Manuel Fischer

Personal information
- Date of birth: 19 September 1989 (age 36)
- Place of birth: Aalen, West Germany
- Height: 1.82 m (6 ft 0 in)
- Position: Striker

Youth career
- 0000–2002: SV Ebnat
- 2002–2004: VfB Stuttgart
- 2004–2005: SSV Ulm 1846
- 2005–2006: VfB Stuttgart

Senior career*
- Years: Team / Apps / (Gls)
- 2006–2011: VfB Stuttgart II / 38 / (7)
- 2007–2009: VfB Stuttgart / 3 / (1)
- 2009: → TuS Koblenz (loan) / 10 / (1)
- 2010–2011: → Wacker Burghausen (loan) / 2 / (0)
- 2011: → 1. FC Heidenheim II (loan) / 6 / (3)
- 2011–2012: Bayern Munich II / 25 / (3)
- 2012–2013: SpVgg Unterhaching / 12 / (3)
- 2013–2014: SG Sonnenhof Großaspach / 41 / (15)
- 2015–2016: Stuttgarter Kickers / 27 / (4)
- 2015: → Stuttgarter Kickers II / 3 / (3)
- 2016–2017: FC Homburg / 21 / (3)
- 2017: SSV Reutlingen 05 / 3 / (0)
- 2017–2018: TeBe Berlin / 9 / (5)
- 2018–2019: GSV Maichingen / 14 / (19)

International career
- Germany U-16 / 2 / (0)
- Germany U-17 / 16 / (15)
- 2006–2008: Germany U-19 / 18 / (7)

= Manuel Fischer =

German footballer (born 1989)

Manuel Fischer (born 19 September 1989) is a German retired footballer who played as a striker.

==Career==
Fischer began his career with VfB Stuttgart. He appeared for the club's reserve side in the Regionalliga Süd.

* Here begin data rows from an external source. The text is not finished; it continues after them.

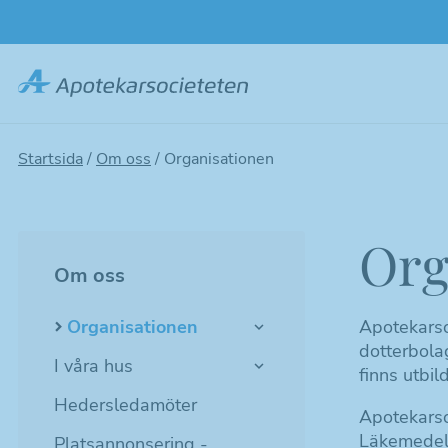
Hoppa
till
huvudinnehållet
Startsida
/
Om oss
/
Organisationen
Org
Om oss
Apotekarso
Organisationen
dotterbol
I våra hus
finns utbi
Hedersledamöter
Apotekarso
Läkemedel
Platsannonsering -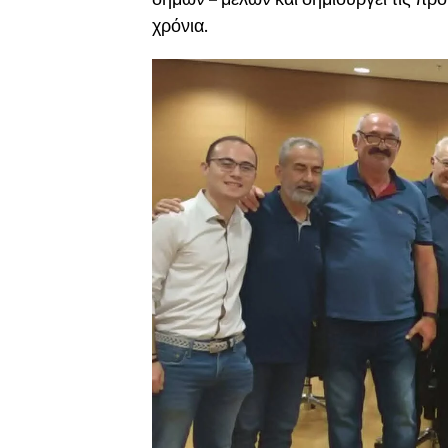
χρόνια.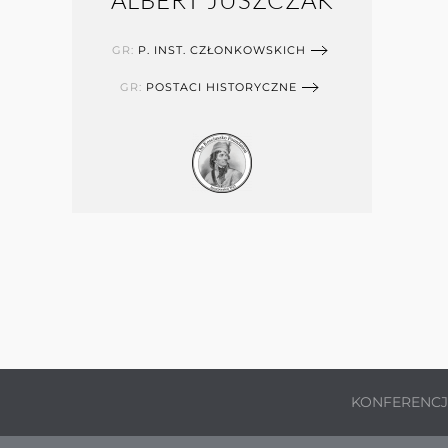
ALBERT JUSZCZAK
GR:
P. INST. CZŁONKOWSKICH
GR:
POSTACI HISTORYCZNE
KONFERENC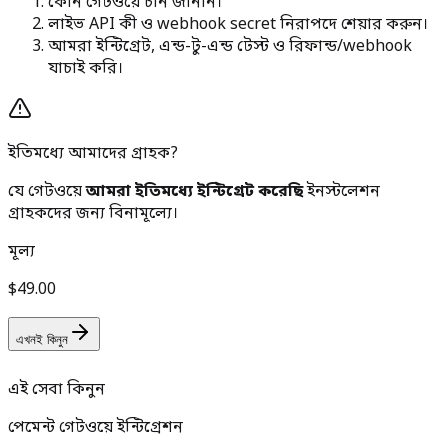
কোন গেটওয়ে চান জানান।
লাইভ API কী ও webhook secret নিরাপদে শেয়ার করুন।
আমরা ইন্টিগ্রেট, এন্ড-টু-এন্ড টেস্ট ও রিফান্ড/webhook
যাচাই করি।
ইতিমধ্যে আমাদের গ্রাহক?
যে গেটওয়ে
আমরা ইতিমধ্যে ইন্টিগ্রেট করেছি
ইনস্টলেশন
গ্রাহকদের জন্য বিনামূল্যে।
মূল্য
$49.00
এখনই কিনুন
এই সেবা কিনুন
পেমেন্ট গেটওয়ে ইন্টিগ্রেশন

He made his professional debut on 12 December 2007 against FC Barcelona in the UEFA Champions League.

Fischer set a record for the greatest number of goals scored in an international under-17 season in 2005–06 with a total of 13.

The then 19-year-old scored his first Bundesliga goal on 17 May 2008 in the last game of the 2007–08 season.

On 4 July 2008, he extended his contract until the summer of 2011.

On 6 January 2009, Fischer was loaned out to TuS Koblenz until the end of the season.

In July 2010, he was loaned out to SV Wacker Burghausen until the end of the season, but the loan was terminated because of a knee injury after six months.

After his medical rehabilitation Fischer kept himself fit on loan at the second team of 1. FC Heidenheim 1846 until the summer of 2011. He left Stuttgart in summer 2011 to sign for Bayern Munich II, where he spent a year before signing for SpVgg Unterhaching. Half a season later he signed for fourth tier Regionalliga Südwest club SG Sonnenhof Großaspach, helping them to achieve promotion to 3. Liga in 2014.

In January 2015, he transferred to fellow 3. Liga side Stuttgarter Kickers, signing a contract until 2016.

==Personal life==
His brother Sebastian currently plays football for SSV Ulm 1846.